• Your task: Drop every picture. Then return, exactly, the lines from the beginning of the listing below through the one containing "index tip: (192, 134)".

BEGIN Input for this task

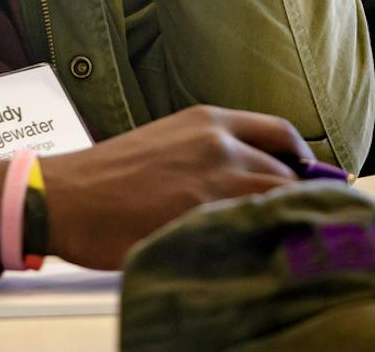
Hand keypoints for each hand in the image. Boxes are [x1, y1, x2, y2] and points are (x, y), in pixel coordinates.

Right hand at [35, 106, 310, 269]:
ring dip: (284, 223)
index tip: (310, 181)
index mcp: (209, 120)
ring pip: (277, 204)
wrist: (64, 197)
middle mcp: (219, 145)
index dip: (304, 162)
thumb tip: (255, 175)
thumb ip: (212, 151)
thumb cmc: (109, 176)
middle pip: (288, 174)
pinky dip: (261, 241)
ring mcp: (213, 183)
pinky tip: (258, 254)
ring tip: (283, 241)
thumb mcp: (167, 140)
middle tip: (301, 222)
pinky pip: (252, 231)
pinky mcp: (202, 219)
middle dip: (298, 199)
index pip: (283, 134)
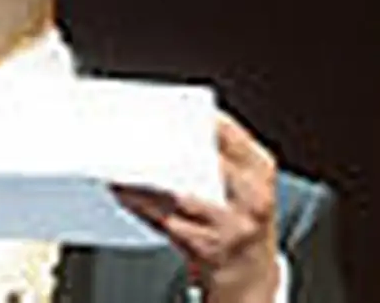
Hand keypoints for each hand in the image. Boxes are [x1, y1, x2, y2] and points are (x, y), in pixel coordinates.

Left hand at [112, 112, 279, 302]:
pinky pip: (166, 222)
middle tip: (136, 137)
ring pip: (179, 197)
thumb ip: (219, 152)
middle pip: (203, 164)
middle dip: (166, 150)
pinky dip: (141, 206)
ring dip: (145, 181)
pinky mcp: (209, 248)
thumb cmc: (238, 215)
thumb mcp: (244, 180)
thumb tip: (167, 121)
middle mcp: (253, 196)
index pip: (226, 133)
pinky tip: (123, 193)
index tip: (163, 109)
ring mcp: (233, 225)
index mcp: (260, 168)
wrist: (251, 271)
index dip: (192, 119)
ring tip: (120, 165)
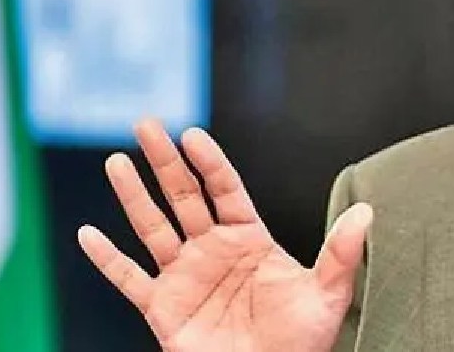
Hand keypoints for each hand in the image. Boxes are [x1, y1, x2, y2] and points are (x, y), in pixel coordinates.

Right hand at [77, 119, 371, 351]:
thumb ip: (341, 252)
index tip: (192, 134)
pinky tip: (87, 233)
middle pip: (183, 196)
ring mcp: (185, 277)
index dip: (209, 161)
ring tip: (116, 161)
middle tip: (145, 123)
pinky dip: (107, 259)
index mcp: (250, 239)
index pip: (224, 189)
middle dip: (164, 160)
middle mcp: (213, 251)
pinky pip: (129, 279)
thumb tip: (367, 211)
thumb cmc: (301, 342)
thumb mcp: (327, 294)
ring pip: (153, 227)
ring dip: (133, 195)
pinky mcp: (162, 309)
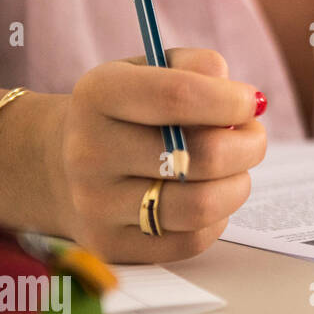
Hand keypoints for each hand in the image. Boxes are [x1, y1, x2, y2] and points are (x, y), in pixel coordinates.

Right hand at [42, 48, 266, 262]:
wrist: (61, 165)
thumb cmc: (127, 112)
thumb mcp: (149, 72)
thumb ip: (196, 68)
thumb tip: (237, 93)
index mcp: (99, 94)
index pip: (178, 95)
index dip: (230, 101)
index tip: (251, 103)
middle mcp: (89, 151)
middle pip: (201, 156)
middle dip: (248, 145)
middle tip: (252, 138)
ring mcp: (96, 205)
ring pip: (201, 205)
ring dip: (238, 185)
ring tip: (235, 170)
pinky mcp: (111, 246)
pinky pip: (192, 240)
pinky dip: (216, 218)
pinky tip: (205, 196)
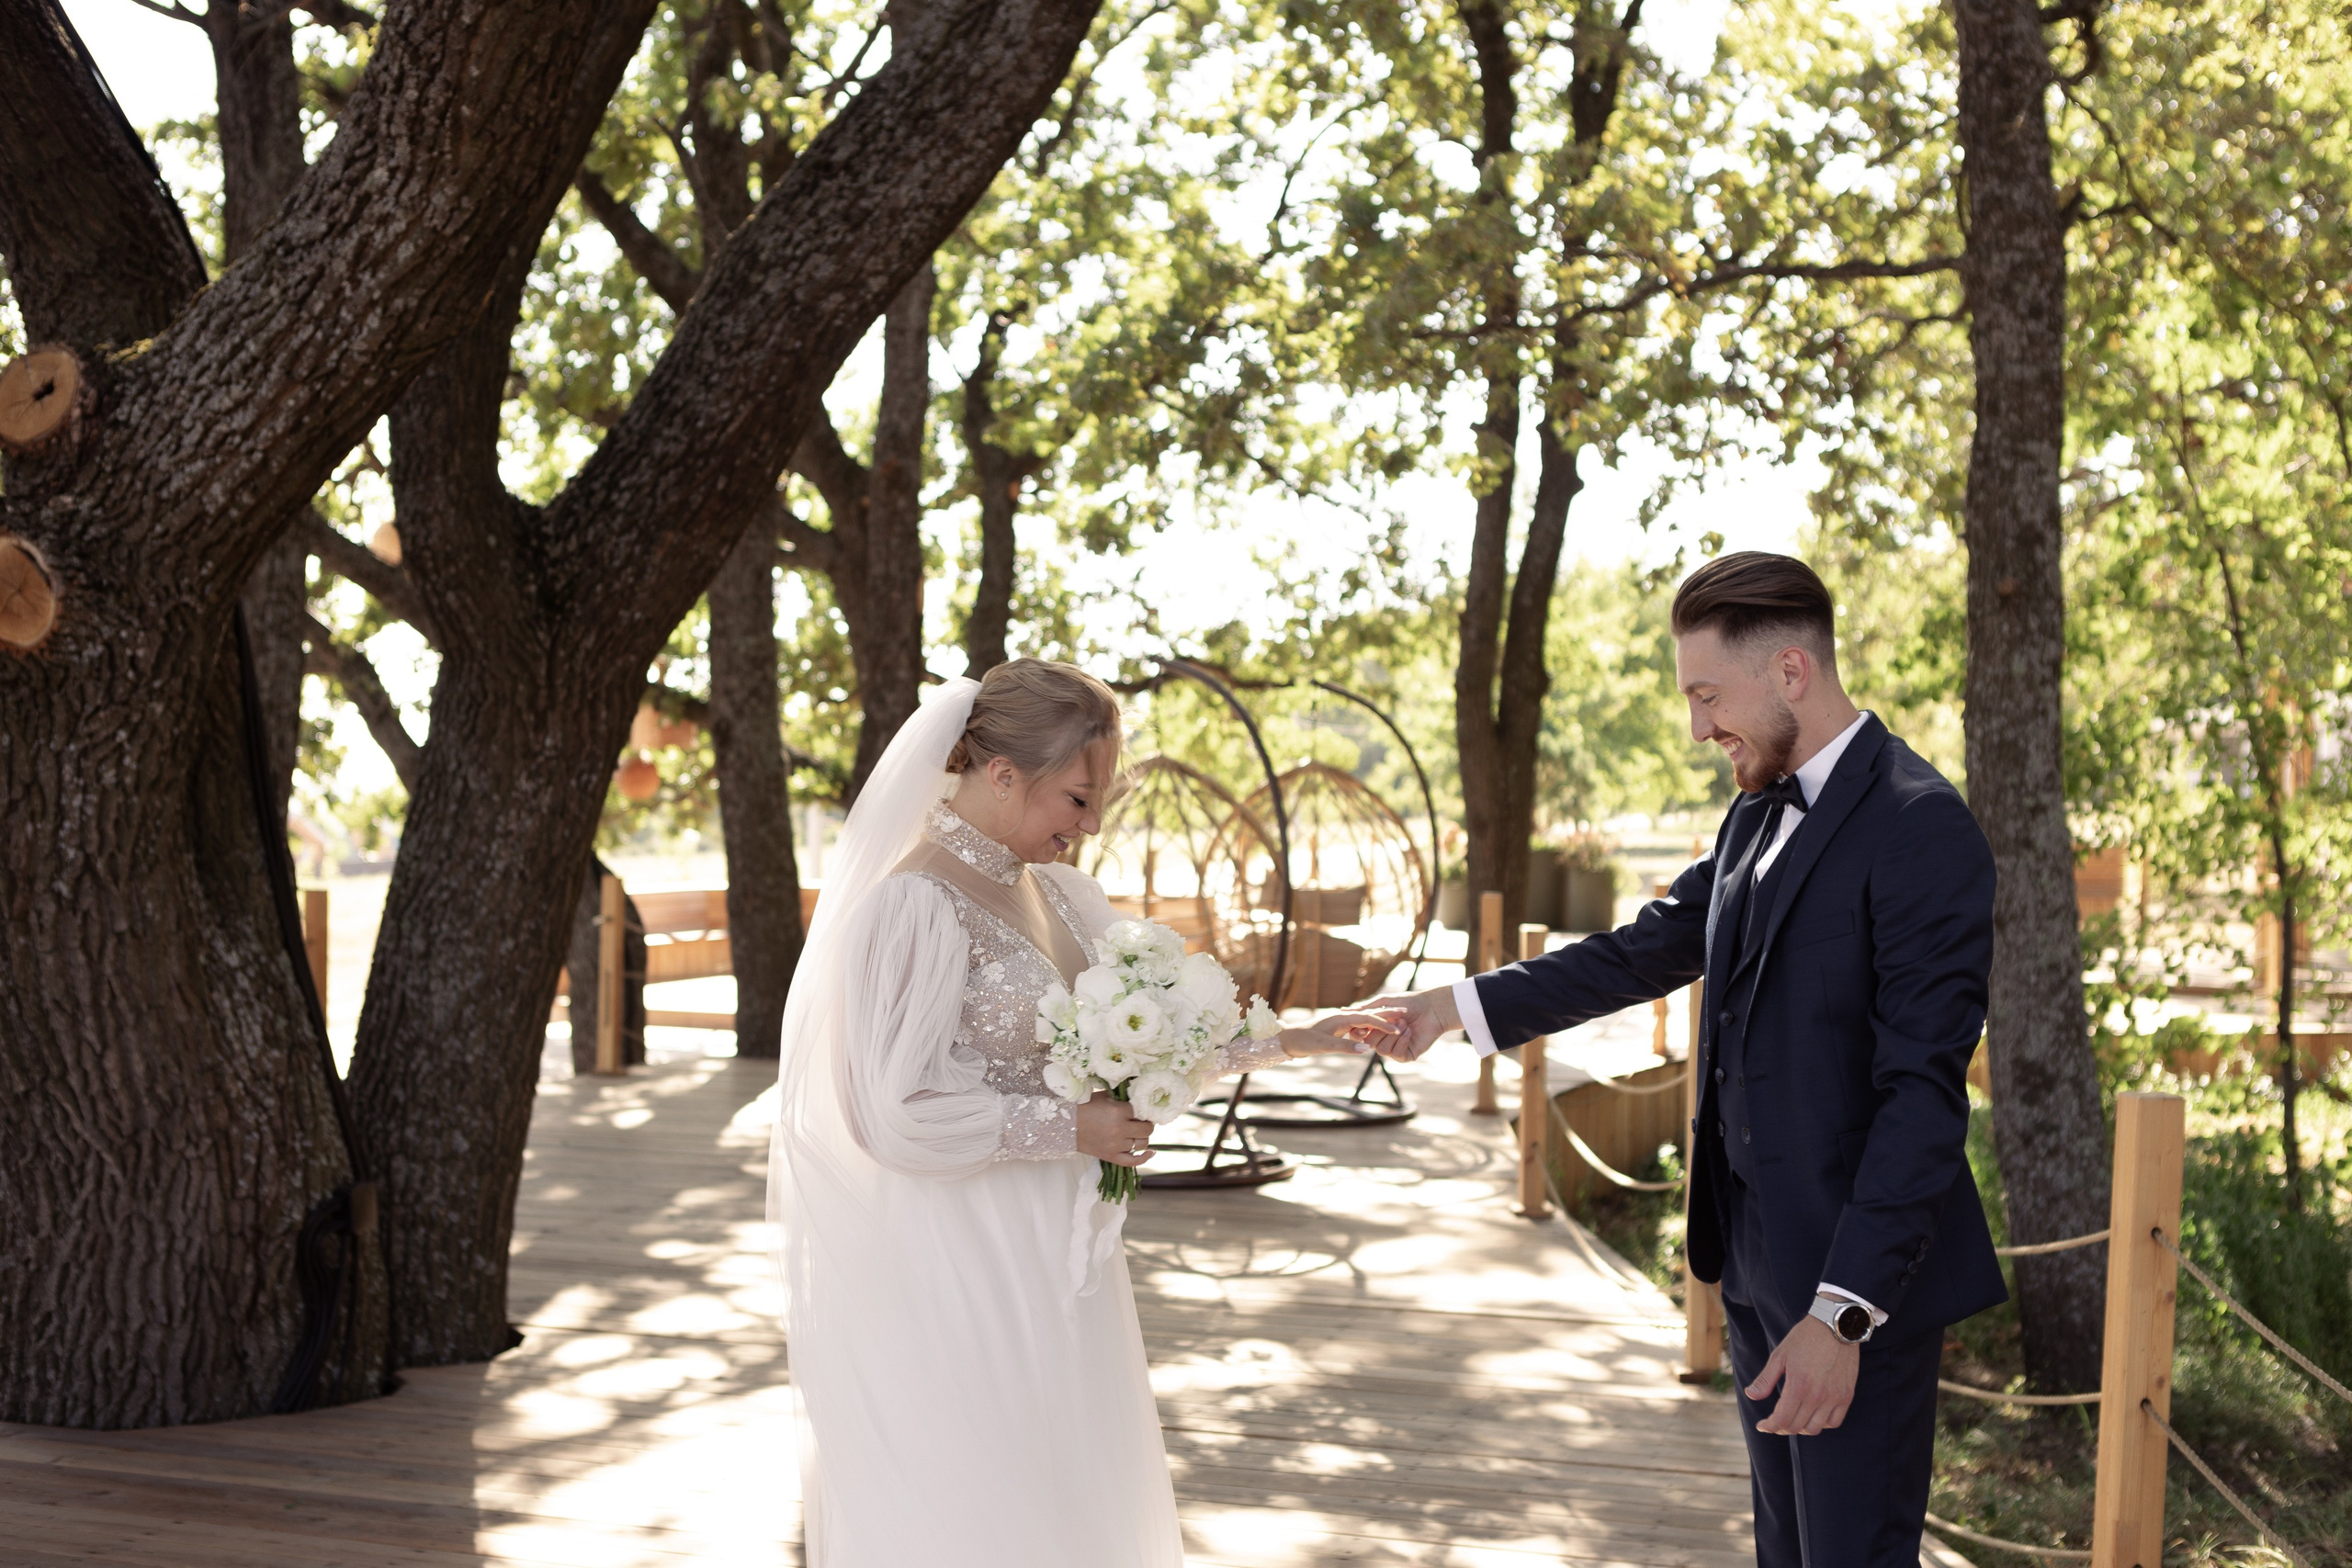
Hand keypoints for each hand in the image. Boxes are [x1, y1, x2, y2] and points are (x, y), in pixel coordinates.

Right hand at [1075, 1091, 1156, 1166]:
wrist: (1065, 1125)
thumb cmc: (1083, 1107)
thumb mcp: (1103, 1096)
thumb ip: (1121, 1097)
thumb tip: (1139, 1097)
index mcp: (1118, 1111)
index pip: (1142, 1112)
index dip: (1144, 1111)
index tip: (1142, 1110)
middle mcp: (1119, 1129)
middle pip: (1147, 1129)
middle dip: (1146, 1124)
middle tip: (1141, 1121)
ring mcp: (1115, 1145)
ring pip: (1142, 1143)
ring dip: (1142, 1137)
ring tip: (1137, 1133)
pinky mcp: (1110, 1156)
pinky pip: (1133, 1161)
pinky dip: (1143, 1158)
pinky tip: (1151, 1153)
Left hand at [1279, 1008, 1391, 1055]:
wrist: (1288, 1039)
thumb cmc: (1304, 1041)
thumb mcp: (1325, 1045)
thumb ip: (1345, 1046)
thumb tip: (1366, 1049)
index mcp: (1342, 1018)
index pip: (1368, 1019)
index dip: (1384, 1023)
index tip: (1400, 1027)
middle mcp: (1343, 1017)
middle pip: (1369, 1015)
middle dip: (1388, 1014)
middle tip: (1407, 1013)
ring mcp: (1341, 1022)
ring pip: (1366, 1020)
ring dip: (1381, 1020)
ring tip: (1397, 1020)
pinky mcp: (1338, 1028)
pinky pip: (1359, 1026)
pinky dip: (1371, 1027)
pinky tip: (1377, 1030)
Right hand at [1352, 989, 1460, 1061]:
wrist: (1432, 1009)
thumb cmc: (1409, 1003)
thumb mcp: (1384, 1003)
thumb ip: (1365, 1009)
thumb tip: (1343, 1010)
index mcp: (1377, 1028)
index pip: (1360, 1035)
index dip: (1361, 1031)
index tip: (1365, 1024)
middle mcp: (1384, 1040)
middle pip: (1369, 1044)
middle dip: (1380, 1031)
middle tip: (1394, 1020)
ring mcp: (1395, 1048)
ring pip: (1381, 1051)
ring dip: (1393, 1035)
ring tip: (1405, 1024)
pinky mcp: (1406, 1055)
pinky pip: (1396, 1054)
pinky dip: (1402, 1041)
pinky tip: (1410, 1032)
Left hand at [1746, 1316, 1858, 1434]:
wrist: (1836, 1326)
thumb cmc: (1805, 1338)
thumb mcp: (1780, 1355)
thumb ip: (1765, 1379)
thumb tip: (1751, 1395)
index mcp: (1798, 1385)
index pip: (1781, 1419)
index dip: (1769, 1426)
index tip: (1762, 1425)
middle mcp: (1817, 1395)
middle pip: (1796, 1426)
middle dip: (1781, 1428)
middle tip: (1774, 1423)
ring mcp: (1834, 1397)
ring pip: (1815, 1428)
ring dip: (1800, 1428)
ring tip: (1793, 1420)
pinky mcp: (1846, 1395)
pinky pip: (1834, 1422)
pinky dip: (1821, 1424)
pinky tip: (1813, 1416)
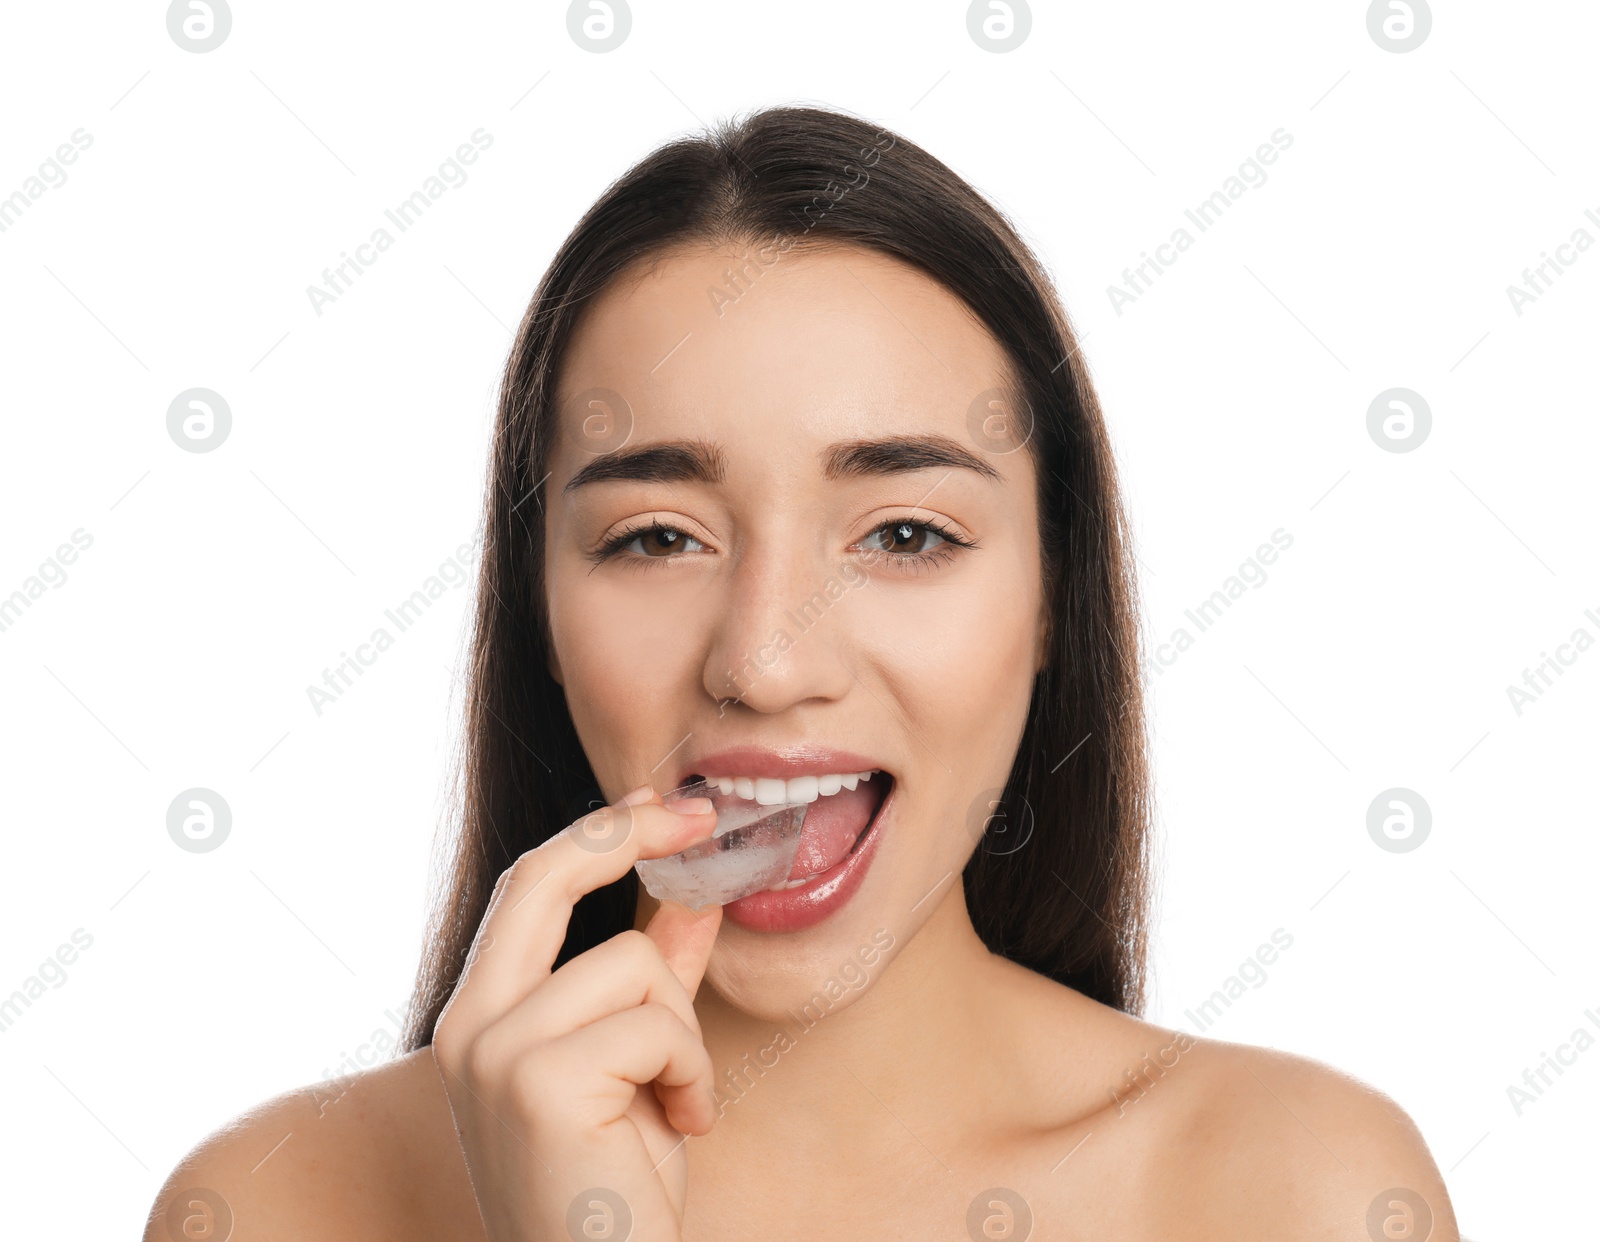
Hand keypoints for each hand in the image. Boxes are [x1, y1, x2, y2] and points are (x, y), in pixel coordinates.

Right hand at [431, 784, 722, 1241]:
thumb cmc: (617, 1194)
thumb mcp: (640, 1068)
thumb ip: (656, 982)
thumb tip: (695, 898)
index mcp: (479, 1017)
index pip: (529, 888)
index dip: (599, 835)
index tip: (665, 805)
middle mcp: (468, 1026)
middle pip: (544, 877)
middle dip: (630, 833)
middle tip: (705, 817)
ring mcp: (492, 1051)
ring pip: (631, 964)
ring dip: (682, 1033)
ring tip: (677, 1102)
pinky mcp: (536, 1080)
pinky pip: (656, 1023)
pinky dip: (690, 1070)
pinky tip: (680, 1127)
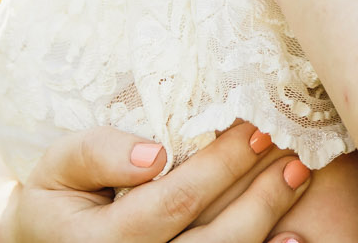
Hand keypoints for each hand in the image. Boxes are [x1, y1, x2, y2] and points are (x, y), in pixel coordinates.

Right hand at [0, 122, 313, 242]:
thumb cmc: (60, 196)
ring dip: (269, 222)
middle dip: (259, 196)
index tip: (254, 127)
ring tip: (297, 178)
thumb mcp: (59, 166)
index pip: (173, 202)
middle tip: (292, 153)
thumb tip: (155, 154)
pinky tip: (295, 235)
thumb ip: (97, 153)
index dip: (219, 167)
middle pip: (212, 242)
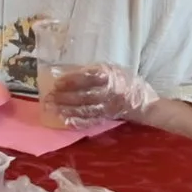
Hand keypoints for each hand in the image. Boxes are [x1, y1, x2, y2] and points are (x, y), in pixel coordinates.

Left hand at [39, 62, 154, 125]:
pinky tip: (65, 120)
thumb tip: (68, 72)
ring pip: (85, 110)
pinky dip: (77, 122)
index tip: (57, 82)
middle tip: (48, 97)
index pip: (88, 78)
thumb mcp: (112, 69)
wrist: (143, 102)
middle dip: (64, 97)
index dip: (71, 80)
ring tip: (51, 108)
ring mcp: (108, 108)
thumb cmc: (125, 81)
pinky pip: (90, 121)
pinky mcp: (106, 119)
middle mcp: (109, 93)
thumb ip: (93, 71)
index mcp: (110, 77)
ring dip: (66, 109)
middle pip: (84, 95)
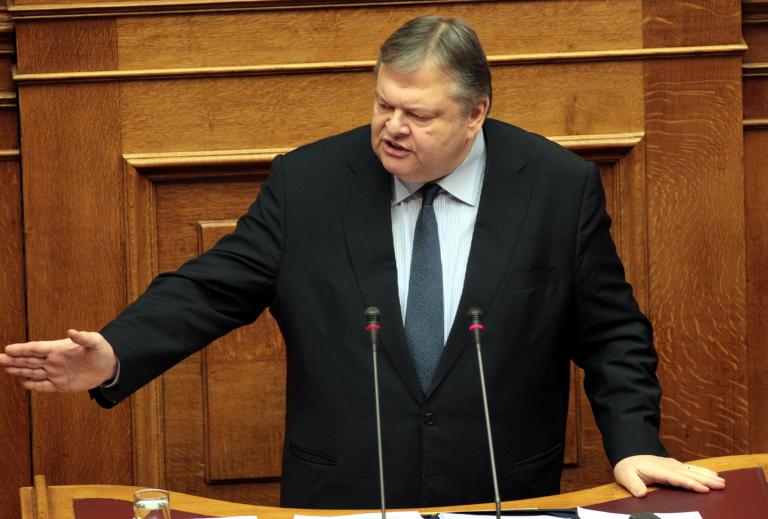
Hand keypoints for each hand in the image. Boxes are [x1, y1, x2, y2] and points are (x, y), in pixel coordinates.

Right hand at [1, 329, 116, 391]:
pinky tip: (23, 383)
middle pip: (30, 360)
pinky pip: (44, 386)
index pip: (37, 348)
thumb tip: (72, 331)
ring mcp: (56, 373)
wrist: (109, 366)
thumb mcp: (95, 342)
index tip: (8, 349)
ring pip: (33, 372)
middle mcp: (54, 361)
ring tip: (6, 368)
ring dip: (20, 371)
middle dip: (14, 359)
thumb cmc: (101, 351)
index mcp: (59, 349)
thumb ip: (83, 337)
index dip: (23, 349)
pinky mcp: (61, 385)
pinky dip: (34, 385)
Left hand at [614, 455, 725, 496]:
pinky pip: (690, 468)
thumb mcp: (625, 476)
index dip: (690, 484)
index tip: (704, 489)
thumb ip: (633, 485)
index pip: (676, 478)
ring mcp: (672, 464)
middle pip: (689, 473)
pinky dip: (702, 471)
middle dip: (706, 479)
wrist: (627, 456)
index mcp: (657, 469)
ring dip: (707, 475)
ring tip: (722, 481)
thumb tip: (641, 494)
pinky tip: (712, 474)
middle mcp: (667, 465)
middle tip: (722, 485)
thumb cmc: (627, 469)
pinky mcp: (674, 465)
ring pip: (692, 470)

END Input for this task

• Exercise response:
Hand keypoints for each hand in the image. Boxes are [x1, y1, x2, y2] and points are (x, y), in pixel coordinates.

Right hand at [35, 106, 310, 269]:
ring dip: (284, 223)
index tip: (310, 181)
index mcp: (209, 120)
ring pip: (277, 204)
wrist: (64, 197)
middle mcp: (219, 145)
index dip: (304, 162)
thumb tip: (255, 175)
thumb ip: (212, 151)
thumb cmc: (109, 176)
middle pip: (288, 174)
pinky dip: (261, 241)
ring mcp: (213, 183)
pinky tip: (258, 254)
ring tip: (283, 241)
thumb mcp: (167, 140)
middle tip: (301, 222)
pinky pip: (252, 231)
pinky mcp: (202, 219)
middle dip: (298, 199)
index pip: (283, 134)
Hand keypoints for each hand in the image. Boxes are [x1, y1, x2, y2] and points are (x, y), in pixel coordinates.

Left hand at [112, 112, 279, 302]:
pinky pip: (166, 222)
middle tip: (136, 137)
ring pip: (179, 197)
thumb ip: (219, 152)
middle pip: (203, 164)
middle dip: (166, 150)
pinky dip: (141, 206)
ring dip: (145, 181)
pinky mcp: (209, 248)
thumb cmc: (238, 215)
thumb mcp: (244, 180)
thumb tip: (167, 121)
middle mcp: (253, 196)
index pip: (226, 133)
pinky tip: (123, 193)
index tip: (163, 109)
ring mcp: (233, 225)
index mcp: (260, 168)
wrist: (251, 271)
index dip: (192, 119)
ring tip: (120, 165)
Hand keypoints for each hand in the image. Boxes are [x1, y1, x2, y2] and points are (x, y), in pixel coordinates.

Right hand at [77, 119, 371, 351]:
thumb ip: (341, 252)
index tip: (192, 134)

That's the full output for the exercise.